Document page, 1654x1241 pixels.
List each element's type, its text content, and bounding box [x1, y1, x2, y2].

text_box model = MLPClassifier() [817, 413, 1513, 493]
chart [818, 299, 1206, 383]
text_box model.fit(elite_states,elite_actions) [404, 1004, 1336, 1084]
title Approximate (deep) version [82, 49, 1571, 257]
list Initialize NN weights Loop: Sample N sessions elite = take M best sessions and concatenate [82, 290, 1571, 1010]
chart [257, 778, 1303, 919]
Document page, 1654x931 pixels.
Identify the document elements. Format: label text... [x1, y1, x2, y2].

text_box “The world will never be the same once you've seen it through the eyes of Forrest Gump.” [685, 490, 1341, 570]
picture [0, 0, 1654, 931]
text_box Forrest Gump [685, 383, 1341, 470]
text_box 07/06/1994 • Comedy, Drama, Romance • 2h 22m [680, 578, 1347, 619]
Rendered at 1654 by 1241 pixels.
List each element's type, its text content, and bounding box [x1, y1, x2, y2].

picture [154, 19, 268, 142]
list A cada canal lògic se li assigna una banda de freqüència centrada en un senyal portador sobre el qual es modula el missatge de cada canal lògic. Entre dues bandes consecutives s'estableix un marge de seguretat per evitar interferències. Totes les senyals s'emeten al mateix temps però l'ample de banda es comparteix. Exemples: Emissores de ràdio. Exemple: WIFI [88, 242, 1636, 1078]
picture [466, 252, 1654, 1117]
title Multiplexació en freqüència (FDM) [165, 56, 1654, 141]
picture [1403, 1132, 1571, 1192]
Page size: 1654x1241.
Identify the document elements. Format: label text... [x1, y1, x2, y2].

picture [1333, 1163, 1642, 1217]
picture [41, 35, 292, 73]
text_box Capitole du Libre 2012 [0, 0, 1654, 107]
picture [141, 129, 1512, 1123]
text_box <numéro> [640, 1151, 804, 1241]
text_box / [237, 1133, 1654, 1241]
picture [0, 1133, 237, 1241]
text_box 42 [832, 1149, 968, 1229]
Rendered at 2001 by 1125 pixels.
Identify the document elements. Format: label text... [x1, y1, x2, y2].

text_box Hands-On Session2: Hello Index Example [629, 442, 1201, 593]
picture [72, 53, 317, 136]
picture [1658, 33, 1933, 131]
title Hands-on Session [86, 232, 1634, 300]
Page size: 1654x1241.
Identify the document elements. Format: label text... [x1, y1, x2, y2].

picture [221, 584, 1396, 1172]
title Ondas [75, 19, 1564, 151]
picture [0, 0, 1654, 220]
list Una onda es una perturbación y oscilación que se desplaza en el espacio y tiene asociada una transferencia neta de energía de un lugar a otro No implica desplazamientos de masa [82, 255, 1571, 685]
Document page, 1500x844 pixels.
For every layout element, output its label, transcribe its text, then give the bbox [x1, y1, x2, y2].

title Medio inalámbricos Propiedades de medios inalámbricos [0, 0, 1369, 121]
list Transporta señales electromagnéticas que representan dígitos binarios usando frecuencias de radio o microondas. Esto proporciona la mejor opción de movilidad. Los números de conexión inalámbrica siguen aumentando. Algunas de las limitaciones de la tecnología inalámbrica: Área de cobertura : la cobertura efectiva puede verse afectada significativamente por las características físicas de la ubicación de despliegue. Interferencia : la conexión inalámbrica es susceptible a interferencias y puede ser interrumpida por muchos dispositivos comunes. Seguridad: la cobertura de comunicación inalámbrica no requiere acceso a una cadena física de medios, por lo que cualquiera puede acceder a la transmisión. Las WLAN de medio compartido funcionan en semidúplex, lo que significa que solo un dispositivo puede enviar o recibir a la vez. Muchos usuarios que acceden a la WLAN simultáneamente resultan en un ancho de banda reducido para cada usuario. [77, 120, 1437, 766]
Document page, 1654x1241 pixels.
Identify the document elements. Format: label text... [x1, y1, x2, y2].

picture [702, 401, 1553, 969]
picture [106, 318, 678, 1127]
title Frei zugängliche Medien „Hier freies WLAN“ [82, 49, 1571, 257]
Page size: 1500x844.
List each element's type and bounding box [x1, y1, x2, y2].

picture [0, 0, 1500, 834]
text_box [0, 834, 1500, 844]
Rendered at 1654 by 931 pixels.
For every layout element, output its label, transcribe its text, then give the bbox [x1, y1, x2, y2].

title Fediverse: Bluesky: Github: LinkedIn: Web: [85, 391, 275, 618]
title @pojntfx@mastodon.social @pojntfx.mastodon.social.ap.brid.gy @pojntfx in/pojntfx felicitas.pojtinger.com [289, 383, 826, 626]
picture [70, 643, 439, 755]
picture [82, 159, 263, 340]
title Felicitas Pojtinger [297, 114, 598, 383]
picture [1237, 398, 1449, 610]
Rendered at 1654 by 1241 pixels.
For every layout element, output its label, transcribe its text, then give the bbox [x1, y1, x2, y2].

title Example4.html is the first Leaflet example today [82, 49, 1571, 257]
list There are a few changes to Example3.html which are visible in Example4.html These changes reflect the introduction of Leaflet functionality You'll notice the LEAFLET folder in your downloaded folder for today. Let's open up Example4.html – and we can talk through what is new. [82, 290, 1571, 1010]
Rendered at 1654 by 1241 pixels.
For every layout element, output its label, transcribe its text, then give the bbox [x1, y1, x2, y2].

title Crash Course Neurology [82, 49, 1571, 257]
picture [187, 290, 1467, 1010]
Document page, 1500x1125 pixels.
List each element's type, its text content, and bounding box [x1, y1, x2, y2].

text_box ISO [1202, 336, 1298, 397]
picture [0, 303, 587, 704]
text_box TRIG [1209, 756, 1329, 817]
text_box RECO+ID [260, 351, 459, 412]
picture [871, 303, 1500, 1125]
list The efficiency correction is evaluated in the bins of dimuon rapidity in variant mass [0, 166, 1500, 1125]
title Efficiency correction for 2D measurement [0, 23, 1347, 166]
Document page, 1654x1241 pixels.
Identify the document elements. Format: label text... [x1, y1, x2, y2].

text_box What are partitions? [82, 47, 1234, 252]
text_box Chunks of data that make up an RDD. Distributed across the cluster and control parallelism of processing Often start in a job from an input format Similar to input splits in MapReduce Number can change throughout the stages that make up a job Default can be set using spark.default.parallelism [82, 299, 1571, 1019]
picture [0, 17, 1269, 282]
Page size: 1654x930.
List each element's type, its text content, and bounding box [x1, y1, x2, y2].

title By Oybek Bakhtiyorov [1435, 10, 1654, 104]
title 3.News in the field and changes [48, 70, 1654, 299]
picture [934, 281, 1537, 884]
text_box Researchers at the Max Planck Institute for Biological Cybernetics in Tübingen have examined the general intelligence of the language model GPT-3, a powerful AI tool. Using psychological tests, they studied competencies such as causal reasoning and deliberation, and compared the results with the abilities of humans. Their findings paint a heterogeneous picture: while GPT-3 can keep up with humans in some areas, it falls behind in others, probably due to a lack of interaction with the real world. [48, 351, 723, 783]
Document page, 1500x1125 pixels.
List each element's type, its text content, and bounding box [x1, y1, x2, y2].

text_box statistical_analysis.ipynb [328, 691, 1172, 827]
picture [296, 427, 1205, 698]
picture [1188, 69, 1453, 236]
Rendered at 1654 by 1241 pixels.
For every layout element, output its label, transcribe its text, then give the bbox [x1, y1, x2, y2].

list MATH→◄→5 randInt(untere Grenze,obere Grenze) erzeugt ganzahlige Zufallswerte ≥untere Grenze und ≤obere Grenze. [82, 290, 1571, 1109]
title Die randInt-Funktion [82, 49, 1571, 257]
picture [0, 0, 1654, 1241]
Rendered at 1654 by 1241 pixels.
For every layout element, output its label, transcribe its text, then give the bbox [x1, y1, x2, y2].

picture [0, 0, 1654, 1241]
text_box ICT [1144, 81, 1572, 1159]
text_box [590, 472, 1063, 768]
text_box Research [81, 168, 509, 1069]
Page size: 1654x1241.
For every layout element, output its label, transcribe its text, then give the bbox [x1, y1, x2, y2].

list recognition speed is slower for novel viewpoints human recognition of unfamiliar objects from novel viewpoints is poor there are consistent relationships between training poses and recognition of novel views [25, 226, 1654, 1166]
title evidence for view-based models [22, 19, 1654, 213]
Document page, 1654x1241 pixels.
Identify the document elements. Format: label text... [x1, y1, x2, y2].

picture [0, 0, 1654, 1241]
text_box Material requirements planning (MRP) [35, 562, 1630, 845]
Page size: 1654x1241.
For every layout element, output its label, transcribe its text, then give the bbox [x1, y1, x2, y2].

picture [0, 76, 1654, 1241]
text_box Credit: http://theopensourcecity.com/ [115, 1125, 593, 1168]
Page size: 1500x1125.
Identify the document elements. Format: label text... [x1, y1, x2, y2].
———
**À faire:**
Pouvez-vous retranscrire mot pour mot les lignes des données, en partant de la toute première et en allant jusqu'à celle qui contient « text_box 07/06/1994 • », incluse ?

**Réponse complète:**
Document page, 1654x1241 pixels.
List each element's type, its text content, and bounding box [x1, y1, x2, y2].

text_box model = MLPClassifier() [817, 413, 1513, 493]
chart [818, 299, 1206, 383]
text_box model.fit(elite_states,elite_actions) [404, 1004, 1336, 1084]
title Approximate (deep) version [82, 49, 1571, 257]
list Initialize NN weights Loop: Sample N sessions elite = take M best sessions and concatenate [82, 290, 1571, 1010]
chart [257, 778, 1303, 919]
Document page, 1654x931 pixels.
Identify the document elements. Format: label text... [x1, y1, x2, y2].

text_box “The world will never be the same once you've seen it through the eyes of Forrest Gump.” [685, 490, 1341, 570]
picture [0, 0, 1654, 931]
text_box Forrest Gump [685, 383, 1341, 470]
text_box 07/06/1994 • Comedy, Drama, Romance • 2h 22m [680, 578, 1347, 619]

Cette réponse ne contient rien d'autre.